After graduating from Stanford, Pagels came to New York City to take dance classes with Martha Graham. She was good, but not the best, and was soon on to Harvard Divinity School, where she could be better. Almost as an aside, she tells a devastating story about one of her first professors, a Lutheran minister, who demanded that she babysit for his four children. Returning with his wife at midnight, he coerced her into sleeping on his basement couch. At 2 in the morning he came fumbling for her breasts. Though she managed to fend him off, she was nevertheless compelled to accept him as her adviser for the next five years. She calls him out in this book, admitting that it took her years to do so, and the implications are clear. The best and the brightest women were expected to act as the young Elaine did. “In the morning I pretended everything was normal,” she writes. This default coping strategy, deployed again and again as her traumas mount, is one she eventually explodes.

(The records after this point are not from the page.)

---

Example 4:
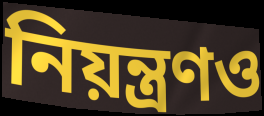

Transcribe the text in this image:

নিয়ন্ত্রণও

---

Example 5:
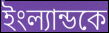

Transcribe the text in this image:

ইংল্যান্ডকে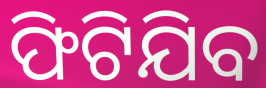
ଫିଟିଯିବ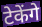
टेकेंगे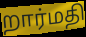
றார்மதி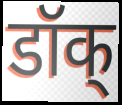
डॉक्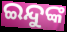
ଇନ୍ଦୁଙ୍କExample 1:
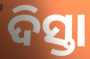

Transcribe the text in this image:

ଦିସ୍ତା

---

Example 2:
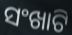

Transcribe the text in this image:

ସଂଖାଟି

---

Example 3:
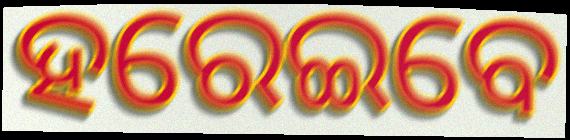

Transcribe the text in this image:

ହରେଇବେ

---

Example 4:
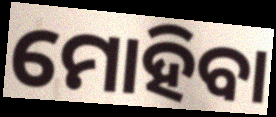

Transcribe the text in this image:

ମୋହିବା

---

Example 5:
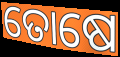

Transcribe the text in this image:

ତୋଷେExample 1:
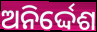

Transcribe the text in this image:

ଅନିର୍ଦ୍ଦେଶ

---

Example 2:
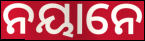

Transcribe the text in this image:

ନୟାନେ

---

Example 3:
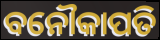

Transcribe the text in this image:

ବନୌକାପତି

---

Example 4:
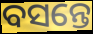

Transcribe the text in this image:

ବସନ୍ତେ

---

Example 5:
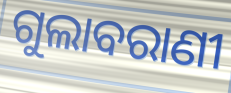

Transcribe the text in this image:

ଗୁଲାବରାଣୀ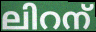
ലിറന്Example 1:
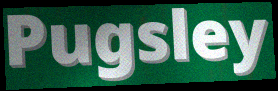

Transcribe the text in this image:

Pugsley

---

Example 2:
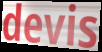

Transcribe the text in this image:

devis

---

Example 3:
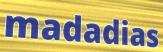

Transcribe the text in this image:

madadias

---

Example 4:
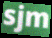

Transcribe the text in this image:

sjm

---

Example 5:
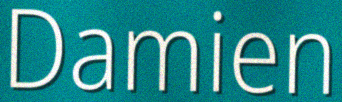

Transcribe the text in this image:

DamienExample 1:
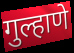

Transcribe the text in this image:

गुल्हाणे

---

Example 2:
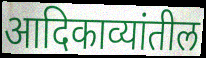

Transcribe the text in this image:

आदिकाव्यांतील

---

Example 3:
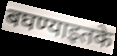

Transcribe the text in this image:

बघण्याइतके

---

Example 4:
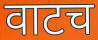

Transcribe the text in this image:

वाटच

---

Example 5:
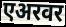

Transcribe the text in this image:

एअरवर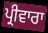
ਪ੍ਰੀਵਾਰਾ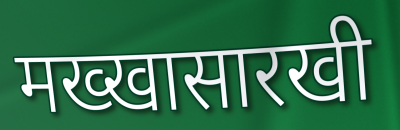
मख्खासारखी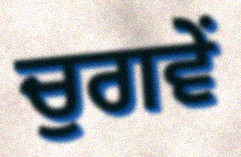
ਚੁਗਵੇਂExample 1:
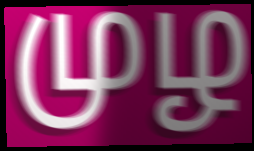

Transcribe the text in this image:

முழ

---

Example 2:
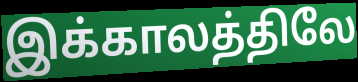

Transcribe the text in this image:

இக்காலத்திலே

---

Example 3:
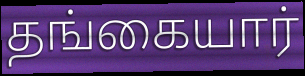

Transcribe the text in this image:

தங்கையார்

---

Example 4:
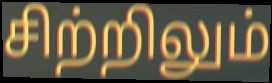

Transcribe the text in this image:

சிற்றிலும்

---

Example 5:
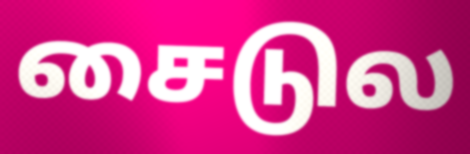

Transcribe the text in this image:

சைடுல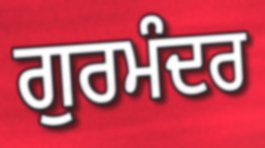
ਗੁਰਮੰਦਰ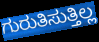
ಗುರುತಿಸುತ್ತಿಲ್ಲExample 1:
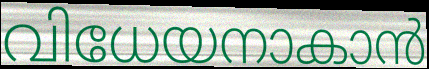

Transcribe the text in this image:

വിധേയനാകാൻ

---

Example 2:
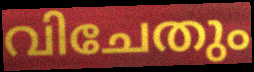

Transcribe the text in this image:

വിചേതും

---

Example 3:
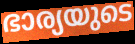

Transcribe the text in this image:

ഭാര്യയുടെ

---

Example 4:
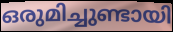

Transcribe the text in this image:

ഒരുമിച്ചുണ്ടായി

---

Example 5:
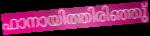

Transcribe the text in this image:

ഫാനായിത്തിരിഞ്ഞു്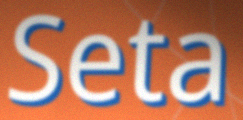
SetaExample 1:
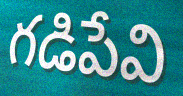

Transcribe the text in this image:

గడిపేవి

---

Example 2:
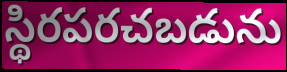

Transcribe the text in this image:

స్థిరపరచబడును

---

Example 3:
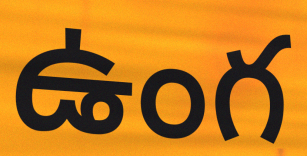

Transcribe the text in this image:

ఉంగ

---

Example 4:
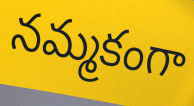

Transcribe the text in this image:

నమ్మకంగా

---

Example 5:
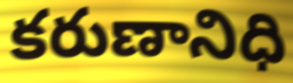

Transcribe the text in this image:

కరుణానిధి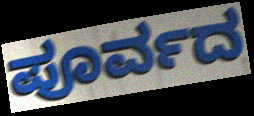
ಪೂರ್ವದ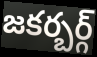
జకర్బర్గ్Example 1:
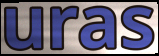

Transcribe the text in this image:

uras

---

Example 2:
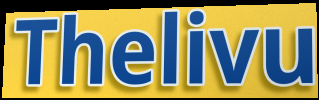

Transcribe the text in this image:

Thelivu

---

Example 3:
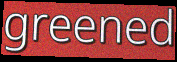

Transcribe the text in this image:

greened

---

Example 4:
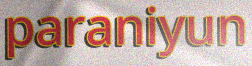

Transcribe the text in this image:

paraniyun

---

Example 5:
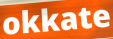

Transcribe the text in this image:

okkate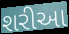
શરીઆ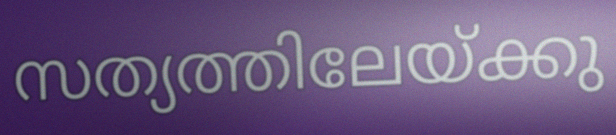
സത്യത്തിലേയ്ക്കു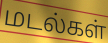
மடல்கள்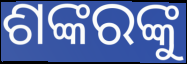
ଶଙ୍କରଙ୍କୁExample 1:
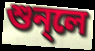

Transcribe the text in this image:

শুন্লে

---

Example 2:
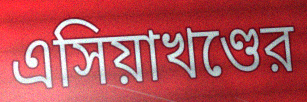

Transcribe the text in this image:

এসিয়াখণ্ডের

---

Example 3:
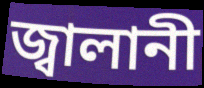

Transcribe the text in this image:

জ্বালানী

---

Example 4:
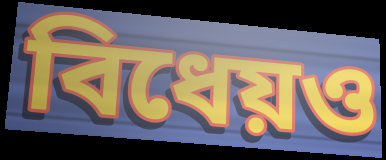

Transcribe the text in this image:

বিধেয়ও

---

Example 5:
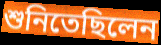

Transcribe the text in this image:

শুনিতেছিলেনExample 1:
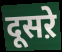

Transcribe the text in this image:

दूसऱे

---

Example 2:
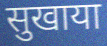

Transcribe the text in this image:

सुखाया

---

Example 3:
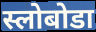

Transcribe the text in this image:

स्लोबोडा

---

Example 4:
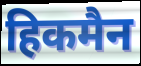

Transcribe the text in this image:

हिकमैन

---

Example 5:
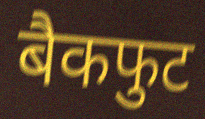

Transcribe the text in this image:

बैकफुटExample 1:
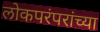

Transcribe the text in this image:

लोकपरंपरांच्या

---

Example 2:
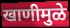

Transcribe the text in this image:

खाणीमुळे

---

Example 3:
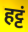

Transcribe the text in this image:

हट्टं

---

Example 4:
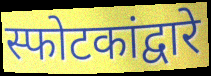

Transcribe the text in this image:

स्फोटकांद्वारे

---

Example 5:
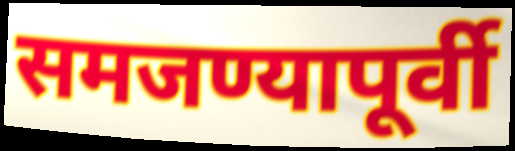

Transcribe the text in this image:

समजण्यापूर्वीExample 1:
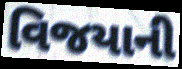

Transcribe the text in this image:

વિજયાની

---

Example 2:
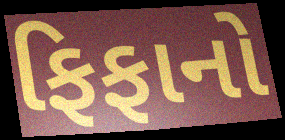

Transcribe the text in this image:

ફિફાનો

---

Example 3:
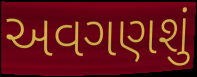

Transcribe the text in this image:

અવગણશું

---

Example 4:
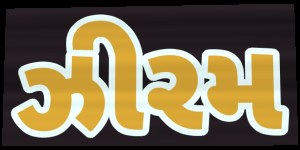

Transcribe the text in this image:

ઝીરમ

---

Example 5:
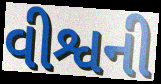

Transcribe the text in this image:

વીશ્વની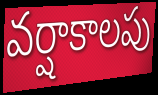
వర్షాకాలపుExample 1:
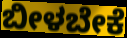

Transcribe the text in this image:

ಬೀಳಬೇಕೆ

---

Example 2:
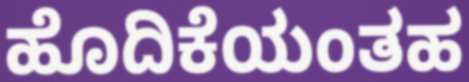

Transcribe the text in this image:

ಹೊದಿಕೆಯಂತಹ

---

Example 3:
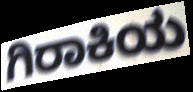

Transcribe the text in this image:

ಗಿರಾಕಿಯ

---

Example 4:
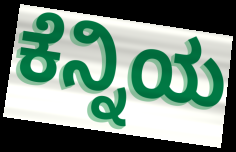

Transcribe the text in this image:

ಕೆನ್ನಿಯ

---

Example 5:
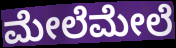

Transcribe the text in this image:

ಮೇಲೆಮೇಲೆ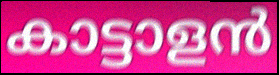
കാട്ടാളൻ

Pagels married the physicist Heinz Pagels while still in graduate school. She is remarkably circumspect about their 20-year marriage — it sounds perfect except for the one time, after the death of their son, when Heinz, pushing his grief away, talked a little too loudly at a dinner party and made Elaine uncomfortable — but she does offer at least one surprise. Heinz encouraged her to take LSD shortly after they married and she gives one of the most succinct reports about its merits ever written. Expecting a Christian vision, she instead sat for five hours gazing, “ecstatic and speechless,” at her garden, seeing “everything as alive as fire, gloriously intertwined.” “I guess that solves the dying problem,” she remarked when she could finally speak. Reading about her subsequent ordeals, we wish it were that simple.

For decades Pagels avoided her personal pain while coping with what was left of her life. But undertaking this book, and several visits to the enveloping silence of a Trappist monastery, prompted her to look inward. As she did, the secret Gospels began to speak to her. “If you bring forth what is within you, what you bring forth will save you,” they counseled. “If you do not bring forth what is within you, what you do not bring forth will destroy you.” In a sober and measured voice, punctuated by a barely contained fury, Pagels reveals how profound this advice turned out to be.

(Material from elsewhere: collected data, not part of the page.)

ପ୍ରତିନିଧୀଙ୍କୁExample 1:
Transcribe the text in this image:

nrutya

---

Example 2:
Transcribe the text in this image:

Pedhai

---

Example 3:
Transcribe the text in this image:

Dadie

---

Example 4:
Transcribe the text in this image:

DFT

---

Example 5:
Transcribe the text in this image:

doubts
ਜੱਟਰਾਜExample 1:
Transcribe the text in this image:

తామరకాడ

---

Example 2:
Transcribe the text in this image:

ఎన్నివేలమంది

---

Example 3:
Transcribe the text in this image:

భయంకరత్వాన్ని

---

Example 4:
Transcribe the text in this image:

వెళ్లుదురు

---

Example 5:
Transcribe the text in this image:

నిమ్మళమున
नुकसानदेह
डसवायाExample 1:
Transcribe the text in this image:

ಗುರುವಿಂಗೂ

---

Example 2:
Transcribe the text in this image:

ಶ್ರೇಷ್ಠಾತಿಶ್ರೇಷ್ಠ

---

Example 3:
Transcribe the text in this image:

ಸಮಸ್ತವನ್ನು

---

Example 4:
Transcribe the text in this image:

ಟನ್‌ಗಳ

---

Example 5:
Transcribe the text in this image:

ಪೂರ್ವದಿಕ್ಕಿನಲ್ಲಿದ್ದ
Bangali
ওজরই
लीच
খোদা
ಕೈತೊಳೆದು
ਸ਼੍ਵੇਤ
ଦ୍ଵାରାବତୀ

Several years before his death, Heinz Pagels had a prophetic dream. “I was clutching at the face of a rock but it would not hold,” he wrote at the close of “The Cosmic Code.” “Gravel gave way. I grasped for a shrub, but it pulled loose, and in cold terror I fell into the abyss. Suddenly I realized that my fall was relative; there was no bottom and no end. A feeling of pleasure overcame me. I realized that what I embody, the principle of life, cannot be destroyed. It is written into the cosmic code, the order of the universe. As I continued to fall in the dark void, embraced by the vault of the heavens, I sang to the beauty of the stars and made my peace with the darkness.”

Pagels does not quote her husband’s vision. It was not as easy for her as his dream made it seem for him. In fact, in one of the more poignant passages in a book that is full of them, Pagels senses the presence of her deceased husband. “So how do you feel about this?” she asks him. Startled, she receives a reply. “This is fine with me,” he says, “it’s you I’m concerned about now.” Pagels is incensed. “Fine with you? You leave me with two babies and it’s fine with you?” Do husbands never change?

In the end, though, Pagels makes her own peace, not through religious doctrine or mystical experience — although both are vivid in her account — but through a willingness to look squarely at her pain. Suffering happens to everyone, she eventually realizes; it is not a sign of personal failure. Religion helps make suffering sufferable, but so does science. The randomness of the universe explains loss better than the doctrine of original sin. And, miracle of miracles, even if things are still not fine with her, “sometimes hearts do heal, through what I can only call grace.”